15 Oct 2018

Dyfed-Powys Police and Crime Commissioner listens to

young people’s voice during Hate Crime Awareness Week


Police and Crime Commissioner Dafydd Llywelyn will be supporting activities aimed at listening to the voice of young people throughout National Hate Crime Awareness Week,.which runs between 13-20 October 2018.


The Commissioner will be supporting youth engagement activity across the four counties in order to listen to their views and experience of hate crime, and to challenge perceptions and misconceptions in relation to certain communities and groups of people.


Police and Crime Commissioner Dafydd Llywelyn said

 “I am pleased to be supporting a range of activity across the Force area on such important issues during Hate Crime Awareness Week. To reinforce my commitment to working with young people, I have chosen to support partners within the creative industries to work with young people throughout the week to get their voice heard, to challenge perceptions and misconception and put an end to hate.

National Hate Crime Awareness Week is an opportunity to show victims of this awful crime how serious we treat their experiences and encourages more people to come forward and get help if they haven’t already done so.

I appeal to anyone who works with the public, including our youth leaders, volunteers and criminal justice partners as well as residents themselves to join us throughout the week in this symbolic rejection of hate crime.”

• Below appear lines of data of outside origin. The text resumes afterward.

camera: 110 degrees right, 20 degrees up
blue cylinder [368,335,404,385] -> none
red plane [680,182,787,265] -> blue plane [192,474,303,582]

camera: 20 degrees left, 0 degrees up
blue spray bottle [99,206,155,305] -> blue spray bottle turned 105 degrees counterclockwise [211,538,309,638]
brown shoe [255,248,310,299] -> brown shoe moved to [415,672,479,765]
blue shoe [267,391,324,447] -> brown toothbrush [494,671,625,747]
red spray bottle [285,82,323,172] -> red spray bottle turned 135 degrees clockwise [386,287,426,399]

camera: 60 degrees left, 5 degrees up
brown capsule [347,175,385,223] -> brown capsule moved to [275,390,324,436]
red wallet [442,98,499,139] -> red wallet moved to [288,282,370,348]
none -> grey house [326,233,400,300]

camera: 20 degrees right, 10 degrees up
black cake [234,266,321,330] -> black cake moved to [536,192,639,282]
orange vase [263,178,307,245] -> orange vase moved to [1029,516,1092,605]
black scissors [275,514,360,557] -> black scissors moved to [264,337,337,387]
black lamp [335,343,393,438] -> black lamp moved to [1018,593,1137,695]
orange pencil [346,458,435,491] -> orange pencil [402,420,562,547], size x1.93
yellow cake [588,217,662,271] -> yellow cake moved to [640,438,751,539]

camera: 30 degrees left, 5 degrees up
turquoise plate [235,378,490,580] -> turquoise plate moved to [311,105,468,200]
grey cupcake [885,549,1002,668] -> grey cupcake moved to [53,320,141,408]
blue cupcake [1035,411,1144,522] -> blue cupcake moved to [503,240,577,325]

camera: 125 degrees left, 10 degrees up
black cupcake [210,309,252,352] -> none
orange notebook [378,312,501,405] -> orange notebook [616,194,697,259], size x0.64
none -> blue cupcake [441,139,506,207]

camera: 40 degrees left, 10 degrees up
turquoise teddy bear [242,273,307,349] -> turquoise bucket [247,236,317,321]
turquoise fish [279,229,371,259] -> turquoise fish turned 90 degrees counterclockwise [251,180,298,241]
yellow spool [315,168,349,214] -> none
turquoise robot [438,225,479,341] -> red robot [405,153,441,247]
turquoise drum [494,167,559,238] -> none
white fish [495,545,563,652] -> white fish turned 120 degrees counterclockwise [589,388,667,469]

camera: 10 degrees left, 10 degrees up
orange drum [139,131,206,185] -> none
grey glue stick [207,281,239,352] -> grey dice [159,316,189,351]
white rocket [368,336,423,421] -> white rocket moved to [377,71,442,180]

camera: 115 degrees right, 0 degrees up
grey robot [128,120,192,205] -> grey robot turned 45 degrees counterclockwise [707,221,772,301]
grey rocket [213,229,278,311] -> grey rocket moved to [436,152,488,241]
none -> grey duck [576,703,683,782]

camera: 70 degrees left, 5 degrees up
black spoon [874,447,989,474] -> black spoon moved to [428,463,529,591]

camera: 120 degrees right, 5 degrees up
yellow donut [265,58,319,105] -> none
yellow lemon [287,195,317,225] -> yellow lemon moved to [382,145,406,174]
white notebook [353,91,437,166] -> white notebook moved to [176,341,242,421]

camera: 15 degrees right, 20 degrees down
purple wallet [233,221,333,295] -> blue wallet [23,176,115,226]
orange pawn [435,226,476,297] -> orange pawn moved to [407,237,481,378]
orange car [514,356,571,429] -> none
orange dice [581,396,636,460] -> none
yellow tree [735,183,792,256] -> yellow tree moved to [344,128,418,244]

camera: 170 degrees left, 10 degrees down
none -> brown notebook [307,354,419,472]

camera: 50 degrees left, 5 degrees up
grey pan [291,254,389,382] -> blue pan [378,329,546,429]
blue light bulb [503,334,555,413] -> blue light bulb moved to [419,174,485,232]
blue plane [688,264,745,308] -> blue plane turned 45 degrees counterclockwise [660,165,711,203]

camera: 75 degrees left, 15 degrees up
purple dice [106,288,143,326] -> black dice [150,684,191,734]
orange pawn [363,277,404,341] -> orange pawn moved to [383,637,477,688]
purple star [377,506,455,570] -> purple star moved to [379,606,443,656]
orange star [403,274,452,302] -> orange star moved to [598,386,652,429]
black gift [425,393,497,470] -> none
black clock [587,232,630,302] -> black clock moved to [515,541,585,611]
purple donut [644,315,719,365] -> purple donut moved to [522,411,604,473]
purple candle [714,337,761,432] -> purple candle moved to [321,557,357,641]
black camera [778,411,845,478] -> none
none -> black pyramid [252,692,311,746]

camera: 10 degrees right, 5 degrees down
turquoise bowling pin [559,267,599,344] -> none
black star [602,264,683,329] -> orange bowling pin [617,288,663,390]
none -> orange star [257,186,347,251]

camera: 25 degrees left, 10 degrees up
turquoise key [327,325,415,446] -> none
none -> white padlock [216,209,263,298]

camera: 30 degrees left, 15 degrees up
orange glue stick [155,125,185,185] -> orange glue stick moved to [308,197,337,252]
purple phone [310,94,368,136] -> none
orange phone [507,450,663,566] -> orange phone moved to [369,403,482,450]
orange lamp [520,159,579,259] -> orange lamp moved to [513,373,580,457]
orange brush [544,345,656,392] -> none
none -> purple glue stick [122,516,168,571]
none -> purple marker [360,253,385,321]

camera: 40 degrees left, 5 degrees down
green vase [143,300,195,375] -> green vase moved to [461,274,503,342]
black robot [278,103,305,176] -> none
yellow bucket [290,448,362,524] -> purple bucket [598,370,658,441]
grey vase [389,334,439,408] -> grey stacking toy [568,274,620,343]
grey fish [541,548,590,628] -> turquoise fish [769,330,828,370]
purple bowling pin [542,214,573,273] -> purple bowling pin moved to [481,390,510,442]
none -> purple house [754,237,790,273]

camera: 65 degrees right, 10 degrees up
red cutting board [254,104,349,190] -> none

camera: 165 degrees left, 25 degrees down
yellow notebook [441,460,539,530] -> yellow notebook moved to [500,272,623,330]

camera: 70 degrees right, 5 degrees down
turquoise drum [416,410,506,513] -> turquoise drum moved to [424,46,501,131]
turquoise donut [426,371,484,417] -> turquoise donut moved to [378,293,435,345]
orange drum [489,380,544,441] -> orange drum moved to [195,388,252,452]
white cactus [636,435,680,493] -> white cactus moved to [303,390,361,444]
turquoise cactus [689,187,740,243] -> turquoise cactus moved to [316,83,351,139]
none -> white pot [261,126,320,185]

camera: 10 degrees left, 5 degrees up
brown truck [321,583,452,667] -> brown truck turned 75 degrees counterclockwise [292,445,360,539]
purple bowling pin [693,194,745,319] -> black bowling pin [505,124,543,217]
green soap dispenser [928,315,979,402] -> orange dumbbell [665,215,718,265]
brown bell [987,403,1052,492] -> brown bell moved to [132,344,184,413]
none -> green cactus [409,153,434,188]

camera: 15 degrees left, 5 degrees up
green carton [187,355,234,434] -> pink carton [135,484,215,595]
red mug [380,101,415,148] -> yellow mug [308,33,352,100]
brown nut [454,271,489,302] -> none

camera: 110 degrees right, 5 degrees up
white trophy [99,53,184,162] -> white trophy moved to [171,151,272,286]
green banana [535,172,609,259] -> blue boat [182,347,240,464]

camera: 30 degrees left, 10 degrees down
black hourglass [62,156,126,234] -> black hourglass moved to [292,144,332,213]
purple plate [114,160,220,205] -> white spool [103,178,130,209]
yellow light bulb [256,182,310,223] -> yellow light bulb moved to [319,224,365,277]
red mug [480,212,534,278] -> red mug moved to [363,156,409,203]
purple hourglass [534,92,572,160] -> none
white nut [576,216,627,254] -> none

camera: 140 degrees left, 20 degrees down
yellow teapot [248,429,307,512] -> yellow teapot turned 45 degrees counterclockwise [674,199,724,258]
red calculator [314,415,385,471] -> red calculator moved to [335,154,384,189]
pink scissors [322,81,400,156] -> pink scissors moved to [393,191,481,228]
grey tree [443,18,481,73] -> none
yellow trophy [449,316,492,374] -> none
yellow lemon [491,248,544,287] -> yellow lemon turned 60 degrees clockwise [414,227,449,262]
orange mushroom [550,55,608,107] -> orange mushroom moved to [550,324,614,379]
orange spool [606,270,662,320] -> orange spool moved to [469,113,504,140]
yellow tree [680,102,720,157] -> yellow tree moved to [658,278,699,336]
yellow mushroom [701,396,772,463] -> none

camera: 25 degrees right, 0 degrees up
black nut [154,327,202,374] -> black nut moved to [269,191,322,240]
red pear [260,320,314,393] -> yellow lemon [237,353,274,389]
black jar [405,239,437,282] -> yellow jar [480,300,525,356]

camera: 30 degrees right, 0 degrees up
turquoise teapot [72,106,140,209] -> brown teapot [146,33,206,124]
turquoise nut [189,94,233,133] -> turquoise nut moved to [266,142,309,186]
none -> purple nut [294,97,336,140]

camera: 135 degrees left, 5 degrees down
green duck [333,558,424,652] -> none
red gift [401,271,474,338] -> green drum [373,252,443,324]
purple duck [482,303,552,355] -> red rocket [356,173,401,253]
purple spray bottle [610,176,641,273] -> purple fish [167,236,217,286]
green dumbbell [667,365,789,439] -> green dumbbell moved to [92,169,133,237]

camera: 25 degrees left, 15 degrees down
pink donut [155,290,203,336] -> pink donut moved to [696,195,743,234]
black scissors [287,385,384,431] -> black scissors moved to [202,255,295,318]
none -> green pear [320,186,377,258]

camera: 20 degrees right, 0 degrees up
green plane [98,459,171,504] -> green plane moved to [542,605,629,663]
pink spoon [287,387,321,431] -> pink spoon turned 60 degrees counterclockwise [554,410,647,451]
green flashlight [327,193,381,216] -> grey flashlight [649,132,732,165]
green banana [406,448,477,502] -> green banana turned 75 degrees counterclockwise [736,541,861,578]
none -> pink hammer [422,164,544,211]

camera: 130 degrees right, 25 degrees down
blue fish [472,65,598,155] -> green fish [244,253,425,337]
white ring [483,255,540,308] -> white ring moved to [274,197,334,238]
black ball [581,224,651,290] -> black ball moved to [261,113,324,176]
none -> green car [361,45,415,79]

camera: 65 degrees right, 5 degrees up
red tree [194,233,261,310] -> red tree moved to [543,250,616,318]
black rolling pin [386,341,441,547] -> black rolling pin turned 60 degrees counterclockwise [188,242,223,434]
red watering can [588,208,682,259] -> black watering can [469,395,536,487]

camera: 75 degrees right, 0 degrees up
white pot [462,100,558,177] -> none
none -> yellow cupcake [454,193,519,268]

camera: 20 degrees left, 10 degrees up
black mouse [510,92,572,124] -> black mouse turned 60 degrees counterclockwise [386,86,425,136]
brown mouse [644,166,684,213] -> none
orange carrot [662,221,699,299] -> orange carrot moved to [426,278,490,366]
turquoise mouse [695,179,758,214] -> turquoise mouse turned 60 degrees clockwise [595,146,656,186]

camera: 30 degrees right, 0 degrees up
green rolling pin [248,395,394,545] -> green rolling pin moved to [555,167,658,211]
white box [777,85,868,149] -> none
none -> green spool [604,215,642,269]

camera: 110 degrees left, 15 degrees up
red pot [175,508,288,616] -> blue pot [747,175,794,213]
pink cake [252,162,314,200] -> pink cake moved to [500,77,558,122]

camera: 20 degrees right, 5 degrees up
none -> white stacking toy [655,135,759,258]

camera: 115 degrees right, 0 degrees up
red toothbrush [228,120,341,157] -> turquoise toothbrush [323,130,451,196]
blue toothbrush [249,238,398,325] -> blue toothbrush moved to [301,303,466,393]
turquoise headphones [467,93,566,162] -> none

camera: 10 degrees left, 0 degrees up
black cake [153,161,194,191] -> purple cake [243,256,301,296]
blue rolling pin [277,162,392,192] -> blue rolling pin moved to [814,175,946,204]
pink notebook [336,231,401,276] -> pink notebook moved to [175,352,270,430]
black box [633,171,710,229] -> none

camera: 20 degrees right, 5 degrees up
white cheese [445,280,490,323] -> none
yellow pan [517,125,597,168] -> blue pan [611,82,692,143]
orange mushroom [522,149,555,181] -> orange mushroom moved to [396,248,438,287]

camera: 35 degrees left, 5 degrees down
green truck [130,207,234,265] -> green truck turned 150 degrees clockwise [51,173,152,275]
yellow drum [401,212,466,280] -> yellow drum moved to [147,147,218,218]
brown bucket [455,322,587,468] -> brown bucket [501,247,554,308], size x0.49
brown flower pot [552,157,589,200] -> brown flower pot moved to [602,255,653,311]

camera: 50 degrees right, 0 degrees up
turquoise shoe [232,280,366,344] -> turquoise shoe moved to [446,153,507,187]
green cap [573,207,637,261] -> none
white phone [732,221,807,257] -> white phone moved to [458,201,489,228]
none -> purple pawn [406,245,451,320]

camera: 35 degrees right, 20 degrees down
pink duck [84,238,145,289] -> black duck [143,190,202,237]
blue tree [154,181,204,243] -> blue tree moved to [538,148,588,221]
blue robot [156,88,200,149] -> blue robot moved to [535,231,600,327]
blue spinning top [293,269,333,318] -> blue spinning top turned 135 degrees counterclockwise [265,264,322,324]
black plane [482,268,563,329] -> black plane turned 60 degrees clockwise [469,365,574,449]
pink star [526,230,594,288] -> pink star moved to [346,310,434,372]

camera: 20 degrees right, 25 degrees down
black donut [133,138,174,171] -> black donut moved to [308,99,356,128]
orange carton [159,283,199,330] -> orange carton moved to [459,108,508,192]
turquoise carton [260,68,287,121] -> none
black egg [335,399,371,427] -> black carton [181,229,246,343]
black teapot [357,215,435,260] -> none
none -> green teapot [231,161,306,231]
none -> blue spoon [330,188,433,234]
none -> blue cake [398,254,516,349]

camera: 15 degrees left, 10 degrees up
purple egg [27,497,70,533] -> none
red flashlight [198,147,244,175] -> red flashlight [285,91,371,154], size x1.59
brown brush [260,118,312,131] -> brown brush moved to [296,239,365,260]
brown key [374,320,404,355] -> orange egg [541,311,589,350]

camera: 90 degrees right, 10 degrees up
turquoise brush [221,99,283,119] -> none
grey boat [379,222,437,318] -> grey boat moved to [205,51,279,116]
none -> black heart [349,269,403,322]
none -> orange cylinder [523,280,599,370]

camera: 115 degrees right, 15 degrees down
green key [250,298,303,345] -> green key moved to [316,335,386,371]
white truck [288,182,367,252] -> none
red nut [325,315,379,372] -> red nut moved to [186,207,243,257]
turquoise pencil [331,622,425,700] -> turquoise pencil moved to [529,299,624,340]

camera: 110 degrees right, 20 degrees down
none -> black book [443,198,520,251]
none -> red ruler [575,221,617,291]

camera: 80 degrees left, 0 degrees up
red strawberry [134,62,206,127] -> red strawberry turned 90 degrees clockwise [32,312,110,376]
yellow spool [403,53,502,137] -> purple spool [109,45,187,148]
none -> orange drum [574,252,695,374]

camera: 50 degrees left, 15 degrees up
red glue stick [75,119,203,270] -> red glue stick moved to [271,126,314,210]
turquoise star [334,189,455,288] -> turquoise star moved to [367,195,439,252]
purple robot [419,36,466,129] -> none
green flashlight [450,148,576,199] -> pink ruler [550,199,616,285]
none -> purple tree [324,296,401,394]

The activities which have received support from the Commissioner, and funded via Welsh Government funding for Hate Crime Awareness Week, are detailed below. Further information will be shared during Hate Crime Awareness Week.


  1. I have a story

This is a project collaboration between Theatr Genedlaethol Cymru and ‘Travelling Ahead’ – Gypsy, Roma and Traveller West Wales Regional Youth Forum. The aim of the project is for young people from the Gypsy, Roma and Traveller communities of Pembrokeshire, who can often be victims of hate crime, to take part in a series of scripting/drama workshops. The aim is to break down barriers that can exist between different communities in Dyfed-Powys and the whole of Wales, which may lead to hate. The young people will also learn and develop new skills, including script writing, filming and editing.


 2. Hate Crime Awareness Drama Workshop

A Carmarthen-based drama club for primary aged children will be holding a Hate

Crime Awareness workshop with around 30 young people from various Carmarthen schools on Wednesday 17 October.

 The group will explore different themes of Hate Crime and will improvise and act out different situations. They will demonstrate their work to the whole group at the end of the session, with opportunities to question each other, with support from a Hate Crime Support Officer.


3. Hate Crime and students with Learning Disabilities – Aberystwyth University

The Commissioner will be supporting MIRUS Care through Dyfed-Powys Police’s Citizens in Policing Co-ordinator. We will be working with a group of students from Aberystwyth University with learning disabilities to raise awareness of Hate Crime.

The student volunteers will be raising awareness of Hate Crime alongside their support workers and the local NPT during HCAW, handing out merchandise to promote the force message around hate crime.


4. Youtoo

Youtoo is a social community project, led by students for students. Based on the Carmarthen campus of University of Wales Trinity Saint David, the project has been running for 2 years, and continues to provide support and exciting programmes for students as well as a safe environment for socialising. During Hate Crime Awareness Week, Youtoo will lead on activities to combat and highlight Hate Crime, including issue-based sessions linking in specifically with the LGBT community, raising awareness of hate crime issues found on University sites and the local community.

5. Hate Language

A Youth Workshop will be held in Powys to raise awareness of Hate Crime against a person’s language choice. The aim is to challenge perceptions and misconceptions in relation to certain groups of people because of their language choice and use, in an open and non-threating environment.